Collected data:
++++
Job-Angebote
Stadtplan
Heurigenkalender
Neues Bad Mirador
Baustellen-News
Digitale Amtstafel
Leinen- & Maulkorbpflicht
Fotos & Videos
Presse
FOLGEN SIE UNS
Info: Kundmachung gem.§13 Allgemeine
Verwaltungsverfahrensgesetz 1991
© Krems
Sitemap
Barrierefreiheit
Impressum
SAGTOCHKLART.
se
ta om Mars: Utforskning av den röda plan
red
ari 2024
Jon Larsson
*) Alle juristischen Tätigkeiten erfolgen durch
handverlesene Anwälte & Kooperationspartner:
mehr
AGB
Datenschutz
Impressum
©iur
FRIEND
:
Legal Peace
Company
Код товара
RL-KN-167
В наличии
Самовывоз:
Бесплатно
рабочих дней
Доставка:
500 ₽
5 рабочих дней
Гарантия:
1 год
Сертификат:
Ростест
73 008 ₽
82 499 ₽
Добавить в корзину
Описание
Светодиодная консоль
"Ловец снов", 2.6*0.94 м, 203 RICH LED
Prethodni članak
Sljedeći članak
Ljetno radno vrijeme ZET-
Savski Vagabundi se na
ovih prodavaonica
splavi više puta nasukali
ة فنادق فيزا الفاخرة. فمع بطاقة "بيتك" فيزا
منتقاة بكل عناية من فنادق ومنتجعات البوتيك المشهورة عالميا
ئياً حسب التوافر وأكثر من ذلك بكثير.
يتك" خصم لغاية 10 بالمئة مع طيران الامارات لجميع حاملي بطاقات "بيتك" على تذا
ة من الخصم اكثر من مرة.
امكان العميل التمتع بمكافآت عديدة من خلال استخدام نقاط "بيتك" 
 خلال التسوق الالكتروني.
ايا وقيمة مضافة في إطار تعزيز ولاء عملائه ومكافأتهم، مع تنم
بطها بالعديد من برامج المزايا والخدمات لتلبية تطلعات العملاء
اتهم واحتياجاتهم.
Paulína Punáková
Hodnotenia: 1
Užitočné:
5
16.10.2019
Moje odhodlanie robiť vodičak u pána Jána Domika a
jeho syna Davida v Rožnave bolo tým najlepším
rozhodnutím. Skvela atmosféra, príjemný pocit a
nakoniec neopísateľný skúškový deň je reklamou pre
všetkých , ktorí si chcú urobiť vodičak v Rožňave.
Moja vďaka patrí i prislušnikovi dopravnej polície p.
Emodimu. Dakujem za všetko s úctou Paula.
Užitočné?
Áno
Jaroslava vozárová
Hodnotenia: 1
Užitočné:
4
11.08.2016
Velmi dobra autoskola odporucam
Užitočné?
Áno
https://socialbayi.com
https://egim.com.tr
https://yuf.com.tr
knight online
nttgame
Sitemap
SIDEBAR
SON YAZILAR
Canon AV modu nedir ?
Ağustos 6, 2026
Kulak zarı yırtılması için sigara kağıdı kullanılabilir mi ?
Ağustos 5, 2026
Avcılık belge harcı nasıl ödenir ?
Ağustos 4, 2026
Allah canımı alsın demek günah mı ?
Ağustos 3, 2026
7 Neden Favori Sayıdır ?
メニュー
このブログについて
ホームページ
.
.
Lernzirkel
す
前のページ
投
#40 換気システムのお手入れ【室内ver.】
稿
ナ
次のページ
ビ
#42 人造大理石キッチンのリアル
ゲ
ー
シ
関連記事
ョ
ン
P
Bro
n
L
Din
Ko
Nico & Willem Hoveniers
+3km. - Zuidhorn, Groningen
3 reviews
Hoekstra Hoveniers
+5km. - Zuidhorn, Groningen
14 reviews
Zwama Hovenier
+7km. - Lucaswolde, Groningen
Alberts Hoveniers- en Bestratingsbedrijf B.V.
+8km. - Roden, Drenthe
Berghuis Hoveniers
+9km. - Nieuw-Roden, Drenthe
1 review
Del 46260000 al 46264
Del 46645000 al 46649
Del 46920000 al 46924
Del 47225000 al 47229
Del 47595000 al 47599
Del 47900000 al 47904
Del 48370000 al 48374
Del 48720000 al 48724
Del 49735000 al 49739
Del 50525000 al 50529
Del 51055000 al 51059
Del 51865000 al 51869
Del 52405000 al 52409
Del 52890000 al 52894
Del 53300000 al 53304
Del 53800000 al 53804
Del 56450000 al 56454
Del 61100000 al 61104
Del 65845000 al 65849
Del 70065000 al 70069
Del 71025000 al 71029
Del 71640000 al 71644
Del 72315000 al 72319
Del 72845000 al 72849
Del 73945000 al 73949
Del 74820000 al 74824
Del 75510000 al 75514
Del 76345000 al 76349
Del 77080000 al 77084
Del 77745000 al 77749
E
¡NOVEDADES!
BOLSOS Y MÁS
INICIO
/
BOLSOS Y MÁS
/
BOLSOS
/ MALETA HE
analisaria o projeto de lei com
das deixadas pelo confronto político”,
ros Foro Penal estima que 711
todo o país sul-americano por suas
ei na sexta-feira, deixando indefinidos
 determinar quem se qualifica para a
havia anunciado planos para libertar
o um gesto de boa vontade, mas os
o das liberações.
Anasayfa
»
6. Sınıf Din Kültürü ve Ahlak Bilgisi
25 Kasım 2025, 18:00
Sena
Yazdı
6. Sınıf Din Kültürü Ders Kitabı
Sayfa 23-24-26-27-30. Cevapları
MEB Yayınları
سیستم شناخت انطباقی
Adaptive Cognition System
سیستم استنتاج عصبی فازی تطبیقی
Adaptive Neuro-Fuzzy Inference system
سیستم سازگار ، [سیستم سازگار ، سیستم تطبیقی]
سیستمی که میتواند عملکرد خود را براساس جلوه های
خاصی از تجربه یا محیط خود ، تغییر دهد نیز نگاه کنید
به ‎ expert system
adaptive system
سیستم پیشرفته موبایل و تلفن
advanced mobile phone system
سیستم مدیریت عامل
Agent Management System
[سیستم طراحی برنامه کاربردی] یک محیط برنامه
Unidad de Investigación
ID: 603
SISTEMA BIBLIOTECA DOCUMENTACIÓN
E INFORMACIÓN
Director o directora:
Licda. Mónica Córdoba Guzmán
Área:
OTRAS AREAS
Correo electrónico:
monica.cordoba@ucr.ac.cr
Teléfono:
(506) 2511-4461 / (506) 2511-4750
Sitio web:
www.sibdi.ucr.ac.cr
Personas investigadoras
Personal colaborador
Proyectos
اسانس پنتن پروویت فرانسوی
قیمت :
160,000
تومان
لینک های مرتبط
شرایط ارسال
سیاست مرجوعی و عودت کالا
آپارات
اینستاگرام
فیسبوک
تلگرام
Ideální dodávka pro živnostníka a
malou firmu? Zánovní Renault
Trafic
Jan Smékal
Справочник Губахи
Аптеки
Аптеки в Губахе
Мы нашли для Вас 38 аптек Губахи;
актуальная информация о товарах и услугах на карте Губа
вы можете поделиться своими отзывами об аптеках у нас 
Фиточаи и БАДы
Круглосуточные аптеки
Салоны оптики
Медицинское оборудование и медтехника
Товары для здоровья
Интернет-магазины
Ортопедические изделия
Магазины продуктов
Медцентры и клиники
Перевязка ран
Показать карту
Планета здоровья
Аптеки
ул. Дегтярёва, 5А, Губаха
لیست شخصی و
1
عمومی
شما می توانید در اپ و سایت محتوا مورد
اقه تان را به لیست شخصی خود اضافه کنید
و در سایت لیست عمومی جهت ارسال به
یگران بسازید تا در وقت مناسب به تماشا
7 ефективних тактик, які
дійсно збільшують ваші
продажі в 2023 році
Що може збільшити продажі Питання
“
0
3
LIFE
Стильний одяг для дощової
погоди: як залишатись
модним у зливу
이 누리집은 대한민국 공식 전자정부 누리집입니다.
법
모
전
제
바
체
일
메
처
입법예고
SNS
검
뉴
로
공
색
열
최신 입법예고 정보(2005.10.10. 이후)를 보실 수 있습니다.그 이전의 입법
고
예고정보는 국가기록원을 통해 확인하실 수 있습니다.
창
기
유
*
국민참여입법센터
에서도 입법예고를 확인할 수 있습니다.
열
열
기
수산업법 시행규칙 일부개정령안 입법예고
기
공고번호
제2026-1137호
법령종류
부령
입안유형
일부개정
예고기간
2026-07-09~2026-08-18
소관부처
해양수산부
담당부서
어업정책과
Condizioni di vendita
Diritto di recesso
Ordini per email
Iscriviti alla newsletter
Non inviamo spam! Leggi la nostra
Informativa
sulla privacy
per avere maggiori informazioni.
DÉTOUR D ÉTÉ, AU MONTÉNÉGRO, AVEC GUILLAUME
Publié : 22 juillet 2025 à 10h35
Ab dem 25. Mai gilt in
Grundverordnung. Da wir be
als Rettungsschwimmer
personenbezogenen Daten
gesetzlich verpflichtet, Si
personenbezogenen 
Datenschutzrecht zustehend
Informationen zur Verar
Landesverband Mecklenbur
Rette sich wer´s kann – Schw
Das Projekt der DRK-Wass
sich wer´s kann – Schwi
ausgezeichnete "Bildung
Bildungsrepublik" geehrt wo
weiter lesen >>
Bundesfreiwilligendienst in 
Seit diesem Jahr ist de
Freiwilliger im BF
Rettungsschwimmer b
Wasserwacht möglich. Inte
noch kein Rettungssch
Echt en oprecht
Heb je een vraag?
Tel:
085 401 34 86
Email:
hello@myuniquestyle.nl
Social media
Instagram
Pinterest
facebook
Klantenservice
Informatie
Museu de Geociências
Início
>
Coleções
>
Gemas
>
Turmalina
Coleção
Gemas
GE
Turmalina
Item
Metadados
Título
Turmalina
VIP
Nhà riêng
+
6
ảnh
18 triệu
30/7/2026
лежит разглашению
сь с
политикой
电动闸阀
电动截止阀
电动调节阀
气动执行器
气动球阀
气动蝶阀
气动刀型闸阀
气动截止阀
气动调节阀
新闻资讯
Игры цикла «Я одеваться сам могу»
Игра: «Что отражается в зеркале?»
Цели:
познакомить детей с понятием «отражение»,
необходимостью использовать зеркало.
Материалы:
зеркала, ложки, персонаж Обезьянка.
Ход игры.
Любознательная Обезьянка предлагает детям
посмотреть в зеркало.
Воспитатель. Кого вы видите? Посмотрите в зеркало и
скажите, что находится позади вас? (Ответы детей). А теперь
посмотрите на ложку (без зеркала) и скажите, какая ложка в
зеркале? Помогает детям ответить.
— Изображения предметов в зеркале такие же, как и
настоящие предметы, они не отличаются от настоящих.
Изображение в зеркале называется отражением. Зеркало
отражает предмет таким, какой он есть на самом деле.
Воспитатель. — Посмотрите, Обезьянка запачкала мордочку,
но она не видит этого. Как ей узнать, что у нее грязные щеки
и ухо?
++++
Task item -> Convert the listing, from its first line through the line containing "خصم لغاية 10", inclusive, into a Markdown table with a Row column for the row number and a Text column for the line, leaving out any blank lines.

Answer below ->
| Row | Text |
|---|---|
| 1 | Job-Angebote |
| 2 | Stadtplan |
| 3 | Heurigenkalender |
| 4 | Neues Bad Mirador |
| 5 | Baustellen-News |
| 6 | Digitale Amtstafel |
| 7 | Leinen- & Maulkorbpflicht |
| 8 | Fotos & Videos |
| 9 | Presse |
| 10 | FOLGEN SIE UNS |
| 11 | Info: Kundmachung gem.§13 Allgemeine |
| 12 | Verwaltungsverfahrensgesetz 1991 |
| 13 | © Krems |
| 14 | Sitemap |
| 15 | Barrierefreiheit |
| 16 | Impressum |
| 17 | SAGTOCHKLART. |
| 18 | se |
| 19 | ta om Mars: Utforskning av den röda plan |
| 20 | red |
| 21 | ari 2024 |
| 22 | Jon Larsson |
| 23 | *) Alle juristischen Tätigkeiten erfolgen durch |
| 24 | handverlesene Anwälte & Kooperationspartner: |
| 25 | mehr |
| 26 | AGB |
| 27 | Datenschutz |
| 28 | Impressum |
| 29 | ©iur |
| 30 | FRIEND |
| 31 | : |
| 32 | Legal Peace |
| 33 | Company |
| 34 | Код товара |
| 35 | RL-KN-167 |
| 36 | В наличии |
| 37 | Самовывоз: |
| 38 | Бесплатно |
| 39 | рабочих дней |
| 40 | Доставка: |
| 41 | 500 ₽ |
| 42 | 5 рабочих дней |
| 43 | Гарантия: |
| 44 | 1 год |
| 45 | Сертификат: |
| 46 | Ростест |
| 47 | 73 008 ₽ |
| 48 | 82 499 ₽ |
| 49 | Добавить в корзину |
| 50 | Описание |
| 51 | Светодиодная консоль |
| 52 | "Ловец снов", 2.6*0.94 м, 203 RICH LED |
| 53 | Prethodni članak |
| 54 | Sljedeći članak |
| 55 | Ljetno radno vrijeme ZET- |
| 56 | Savski Vagabundi se na |
| 57 | ovih prodavaonica |
| 58 | splavi više puta nasukali |
| 59 | ة فنادق فيزا الفاخرة. فمع بطاقة "بيتك" فيزا |
| 60 | منتقاة بكل عناية من فنادق ومنتجعات البوتيك المشهورة عالميا |
| 61 | ئياً حسب التوافر وأكثر من ذلك بكثير. |
| 62 | يتك" خصم لغاية 10 بالمئة مع طيران الامارات لجميع حاملي بطاقات "بيتك" على تذا |